One other problem that’s been seen statewide is the lack of any online system for scheduling, but GDPH should be releasing a scheduling tool that all health districts and health departments can use in the coming days. This should cut down on the wait times for those trying to schedule via telephone.
“With testing, once we had better online scheduling, the call center was much more functional,” Goggins told commissioners. “I know it’s hard to ask constituents to be patient, but things really are growing, and I think you’ll see the impacts of that really quickly, just in terms of the numbers that are administered and how people are reached.”

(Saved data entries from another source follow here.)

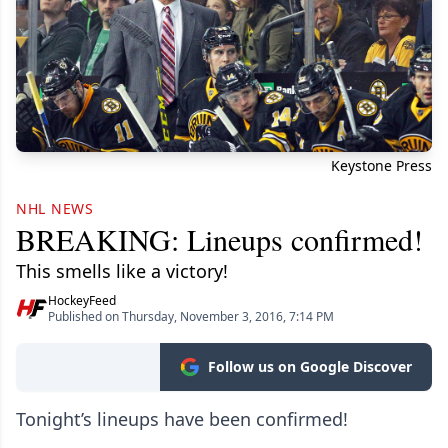
Keystone Press
NHL NEWS
BREAKING: Lineups confirmed!
This smells like a victory!
HockeyFeed
Published on Thursday, November 3, 2016, 7:14 PM
Follow us on Google Discover
Tonight’s lineups have been confirmed!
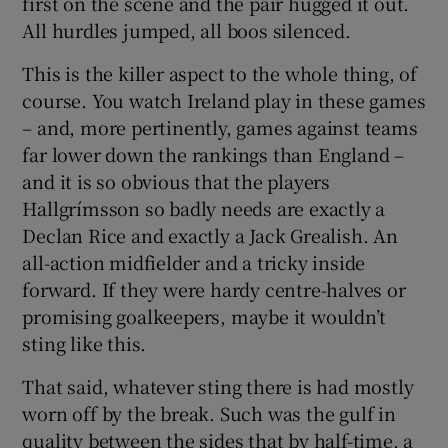
first on the scene and the pair hugged it out.
All hurdles jumped, all boos silenced.
This is the killer aspect to the whole thing, of
course. You watch Ireland play in these games
– and, more pertinently, games against teams
far lower down the rankings than England –
and it is so obvious that the players
Hallgrímsson so badly needs are exactly a
Declan Rice and exactly a Jack Grealish. An
all-action midfielder and a tricky inside
forward. If they were hardy centre-halves or
promising goalkeepers, maybe it wouldn’t
sting like this.
That said, whatever sting there is had mostly
worn off by the break. Such was the gulf in
quality between the sides that by half-time, a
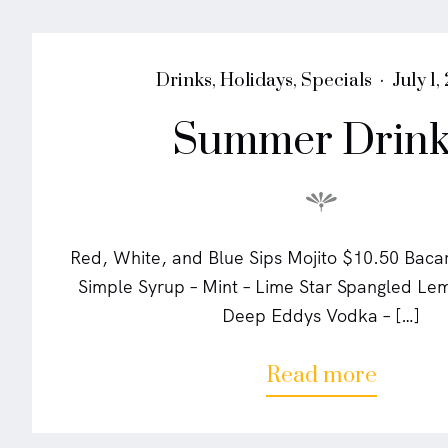
l
s
"
P
P
Drinks
,
Holidays
,
Specials
July 1,
o
o
Summer Drink
s
s
t
t
e
e
d
d
i
o
n
n
Red, White, and Blue Sips Mojito $10.50 Baca
Simple Syrup – Mint – Lime Star Spangled L
Deep Eddys Vodka – […]
a
Read more
b
o
u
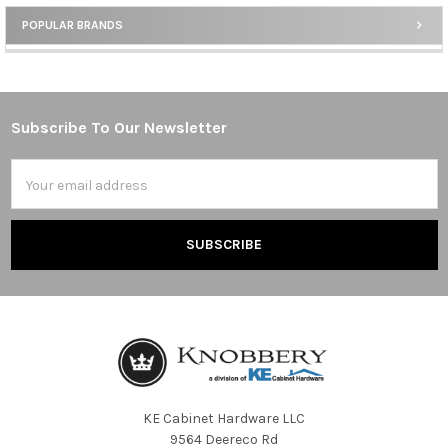
POPULAR BRANDS
Sidebar
Subscribe To Our Newsletter
Footer
Email
Address
KE Cabinet Hardware LLC
9564 Deereco Rd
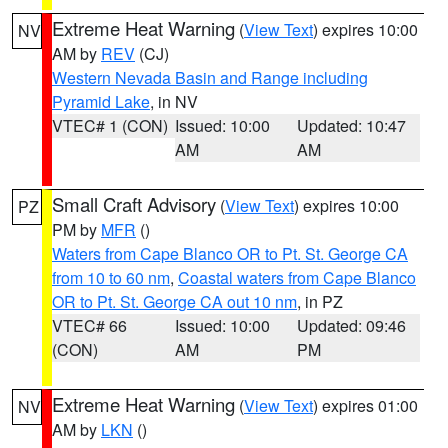
Extreme Heat Warning
(
View Text
) expires 10:00
NV
AM by
REV
(CJ)
Western Nevada Basin and Range including
Pyramid Lake
, in NV
VTEC# 1 (CON)
Issued: 10:00
Updated: 10:47
AM
AM
Small Craft Advisory
(
View Text
) expires 10:00
PZ
PM by
MFR
()
Waters from Cape Blanco OR to Pt. St. George CA
from 10 to 60 nm
,
Coastal waters from Cape Blanco
OR to Pt. St. George CA out 10 nm
, in PZ
VTEC# 66
Issued: 10:00
Updated: 09:46
(CON)
AM
PM
Extreme Heat Warning
(
View Text
) expires 01:00
NV
AM by
LKN
()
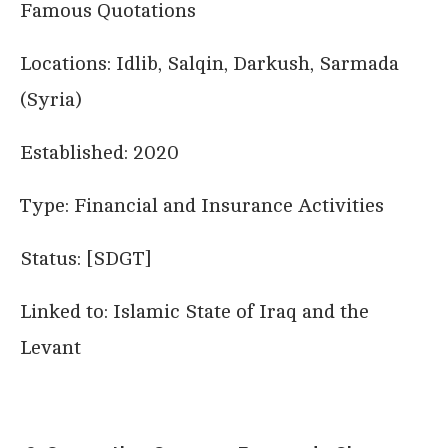
Famous Quotations
Locations: Idlib, Salqin, Darkush, Sarmada
(Syria)
Established: 2020
Type: Financial and Insurance Activities
Status: [SDGT]
Linked to: Islamic State of Iraq and the
Levant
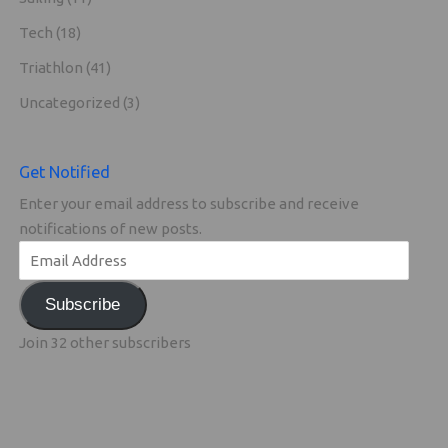
Tech
(18)
Triathlon
(41)
Uncategorized
(3)
Get Notified
Enter your email address to subscribe and receive
notifications of new posts.
Subscribe
Join 32 other subscribers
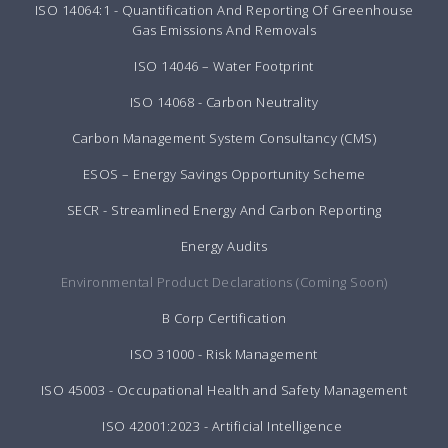
ISO 14064:1 - Quantification And Reporting Of Greenhouse
Gas Emissions And Removals
ISO 14046 – Water Footprint
ISO 14068 - Carbon Neutrality
Carbon Management System Consultancy (CMS)
ESOS – Energy Savings Opportunity Scheme
SECR - Streamlined Energy And Carbon Reporting
Energy Audits
Environmental Product Declarations (Coming Soon)
B Corp Certification
ISO 31000 - Risk Management
ISO 45003 - Occupational Health and Safety Management
ISO 42001:2023 - Artificial Intelligence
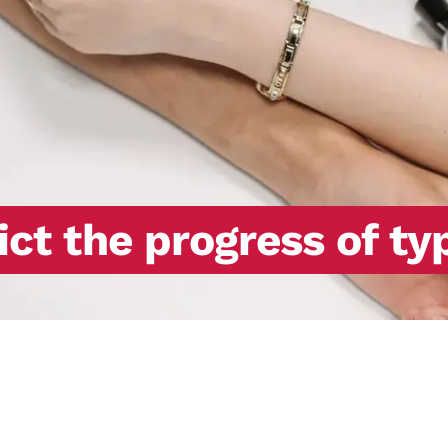
ict the progress of ty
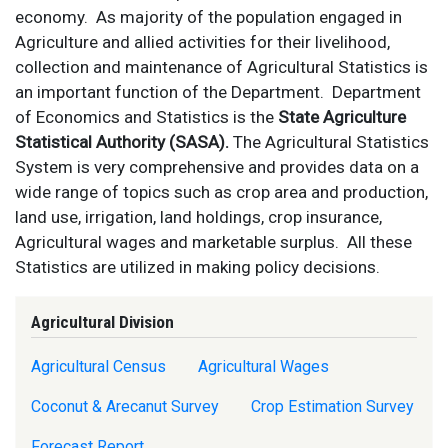
economy. As majority
of the population engaged in
Agriculture and allied activities for their livelihood,
collection and maintenance of Agricultural Statistics is
an important function of the Department.
Department
of Economics and Statistics is the
State Agriculture
Statistical Authority (SASA).
The Agricultural Statistics
System is very comprehensive and provides data on a
wide range of topics such as crop area and production,
land use, irrigation, land holdings, crop insurance,
Agricultural wages and marketable surplus. All these
Statistics are utilized in making policy decisions
.
Agricultural Division
Agricultural Census
Agricultural Wages
Coconut & Arecanut Survey
Crop Estimation Survey
Forecast Report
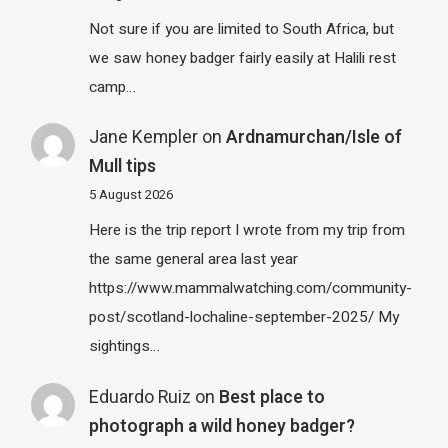
Not sure if you are limited to South Africa, but
we saw honey badger fairly easily at Halili rest
camp…
Jane Kempler
on
Ardnamurchan/Isle of
Mull tips
5 August 2026
Here is the trip report I wrote from my trip from
the same general area last year
https://www.mammalwatching.com/community-
post/scotland-lochaline-september-2025/ My
sightings…
Eduardo Ruiz
on
Best place to
photograph a wild honey badger?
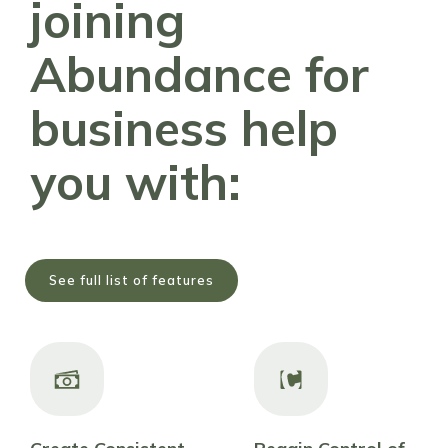
joining
Abundance for
business help
you with:
See full list of features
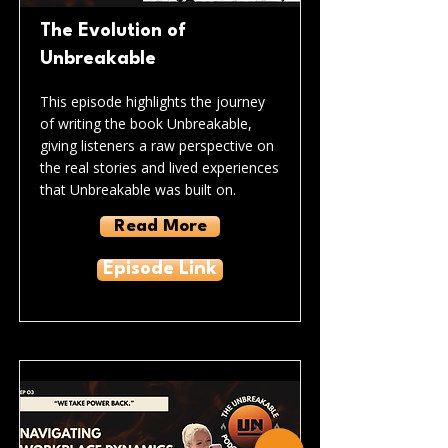
The Evolution of
Unbreakable
This episode highlights the journey
of writing the book Unbreakable,
giving listeners a raw perspective on
the real stories and lived experiences
that Unbreakable was built on.
Read More
Episode Link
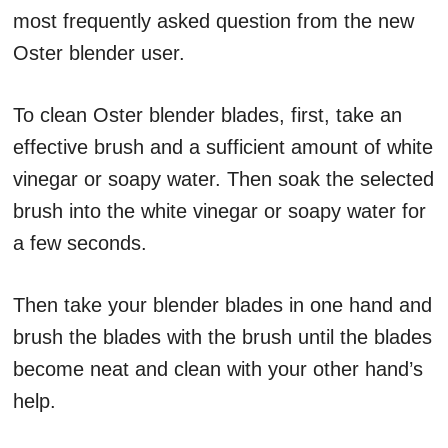
most frequently asked question from the new
Oster blender user.
To clean Oster blender blades, first, take an
effective brush and a sufficient amount of white
vinegar or soapy water. Then soak the selected
brush into the white vinegar or soapy water for
a few seconds.
Then take your blender blades in one hand and
brush the blades with the brush until the blades
become neat and clean with your other hand’s
help.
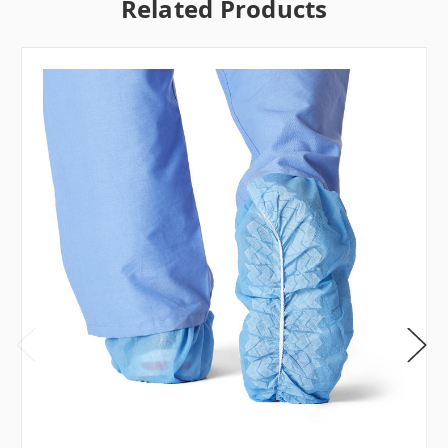
Related Products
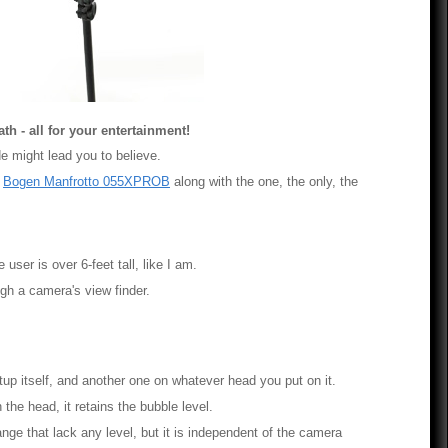
th - all for your entertainment!
ade might lead you to believe.
e
Bogen Manfrotto 055XPROB
along with the one, the only, the
user is over 6-feet tall, like I am.
ugh a camera's view finder.
tup itself, and another one on whatever head you put on it.
he head, it retains the bubble level.
nge that lack any level, but it is independent of the camera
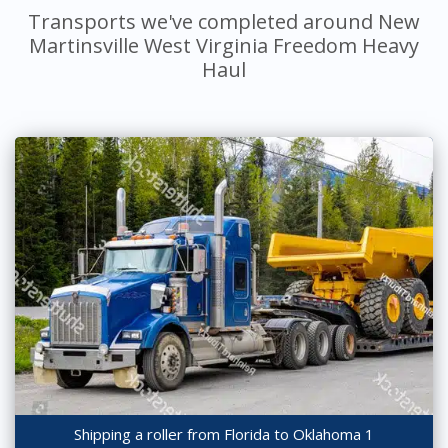
Transports we've completed around New
Martinsville West Virginia Freedom Heavy
Haul
Shipping a roller from Florida to Oklahoma 1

In the briefing to the commission, public health officials encouraged any private providers who’d like to sign up to give vaccines to reach out for help in navigating their way through that process. A look at the current list of providers signed up shows that the task may be proving daunting or too complicated and time-consuming for smaller primary practices.
Beyond DPH offering the vaccine, UGA also began administering the vaccine to faculty and staff over age 65. UGA also sent out an email and survey to the university community late last week as they developed a plan to vaccinate the entire UGA campus community—faculty, staff and students. The survey asked respondents about their age and health conditions broadly, whether they were planning on receiving the vaccine at UGA and if they’ve already received the vaccine.
The Biden administration’s plan, announced last week, will provide assistance, but any help from the top down may still take a while to reach our local community. For now, it’s more important than ever to follow public health guidelines. As Goggans told the commission last week, “The thing that’s going to help this surge is continued public health measures.”